At 12/12/2005 12:01 PM, Anonymous Anonymous said...

Moon Bat!!! Listen here, you two would not recognize a facetious tongue-in-cheek comment if it jumped up and bit you on your arses.

 
At 12/12/2005 3:15 PM, Blogger Ace said...

Fair enough. Where did I misplace my sense of humor?

(Should I have added a 'u' to that word, anon?)

 
At 12/13/2005 9:32 AM, Anonymous Anonymous said...

You should only drop the "u" when you become a certified Mercan citizen. However the Hotmail spell check will say you mispell it. By the way, why is it that it would help to be half drunk to make out the word verification thing.

 
At 12/13/2005 12:36 PM, Anonymous Fred said...

Unwinnable wars?
Lets see, over 500 incidents including sabotage, bombings, killings in the span of six months after the war was over. Almost three years to defeat the resistance. Ten years to establish a democratically elected government. Yes, this was Germany in the aftermath of WWII. Any war is unwinnable for defeatist.

 
At 12/16/2005 8:09 AM, Anonymous Anonymous said...

Yeah, well this war is unwinnable the way your brilliant(being facetious here) defense minister has handled it. But I guess later Bush will just say "Mission Accomplished Again", declare victory, pull out. That tactic sure worked good in Vietnam. Your example of Germany is a poor comparison considering the forces arrayed against it, a better example would be Vietnam where a half million American troops only delayed the end result. Oh wait, that would tip the arguement in my favour. I will gladly eat my words if the elections in Iraq lead to a stable non-crazed government (like Vietnam).

 
At 12/16/2005 9:28 AM, Blogger Eddie said...

Hey anon,

No point in trying to persuade us. We are too educated and informed to be brainwashed. Peace Out.

 
At 12/16/2005 1:06 PM, Anonymous Anonymous said...

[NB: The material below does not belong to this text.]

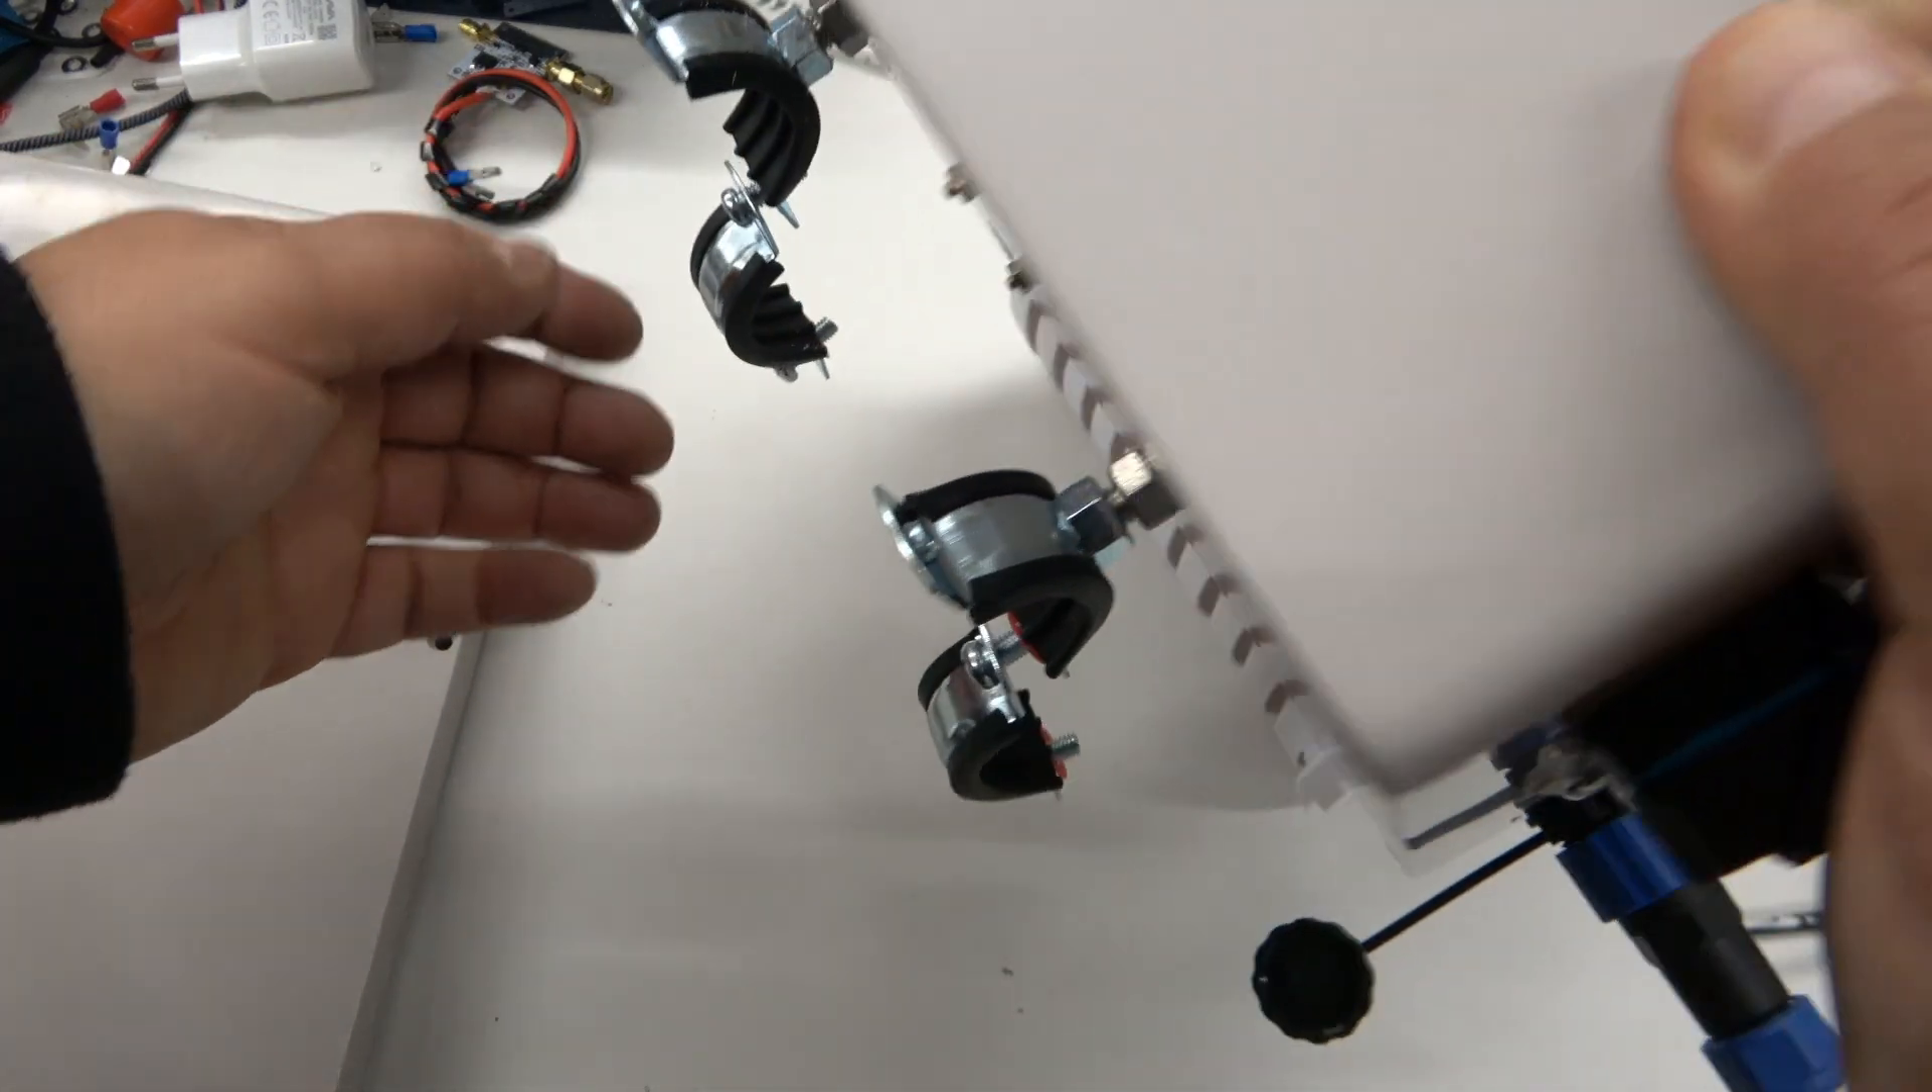Ich habe hier diese zwei Schellen installiert. Die kommen dann an den Mast dran.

You guys are Bush Republicans. Need I say more? Well probably. Come on, you have to admit he is almost the worse choice for a president ever elected. Other than that other Republican, the "I am not a crook" Nixon. At least Nixon was smart. But what you say is correct, political arguements, as enjoyable as they can be, no matter how crazed or educated a Bush Republican, it is just not possible to change the mind of a pickle. So let's stop beating this dead horse and let me have the last word here. Eh??

 
At 12/16/2005 3:06 PM, Blogger Eddie said...

Get a life, seriously.

 
At 12/19/2005 10:39 PM, Blogger Ace said...

I'm giving the last word to Prof. Thomas Sowell: "Utter ignorance of history enables any war with any casualties to be depicted in the media as an unmitigated disaster."